Badeau pays $94 per month for a silver ACA plan after tax credits; her estimated 2026 premium is about $900. Self-employed for a decade, she calls this the best plan she’s had — it allowed preventive care and screenings that improved her health. She sold her home last year and plans to use some savings to pay premiums but worries about copays and future costs. Her husband may need prostate cancer treatment; she’s on hormone therapy and blood pressure medication. “I will dip into my savings to make my payments next year,” she says.
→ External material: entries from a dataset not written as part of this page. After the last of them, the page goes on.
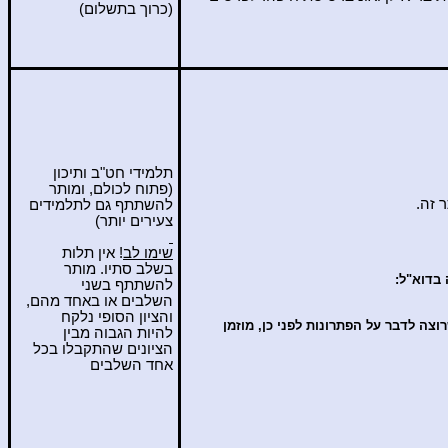
(כרוך בתשלום)
תלמידי חט"ב ותיכון
(פתוח לכולם, ומותר
 זה.
להשתתף גם לתלמידים
צעירים יותר)
שימו לב
! אין תלות
בשלב סתיו. מותר
 בדוא"ל:
להשתתף בשני
השלבים או באחד מהם,
והציון הסופי נלקח
וצה לדבר על הפתרונות לפני כן, מוזמן
להיות הגבוה מבין
הציונים שהתקבלו בכל
אחד השלבים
She fears disability without specialty care and meds
Genna Boatright, 40, Siren, Wis.
Boatright has aggressive rheumatoid arthritis and depends on medication. She currently pays $12 a month because the enhanced subsidy covers most of her cost; without it, marketplace estimates put her premium near $700. After an income change she applied for Medicaid but was denied. Overwhelmed, she worries that without specialty care and medications she could rapidly become disabled.
As a self-employed therapist, her ACA plan is her only option
Kristine Weidner, 62, Branford, Conn.
Weidner, a psychotherapist in private practice, currently has a high-deductible plan costing $589 a month (not including dental); a comparable 2026 plan would cost roughly $1,691. The higher costs and deductible threaten her finances — including dental could push insurance costs above her housing payment. She has no other insurance option and may need to close her practice and return to jobs with employer-sponsored coverage. She’s also concerned that if clients forgo insurance, demand for her services could fall.
These stories illustrate how quickly budget pressures could force people to sacrifice coverage, care or other financial priorities if Congress does not act to extend the enhanced tax credits. NPR reporters contributed to this reporting. Margaux Bauerlein and Selena Simmons-Duffin of NPR and Kerry Sheridan of WUSF also contributed.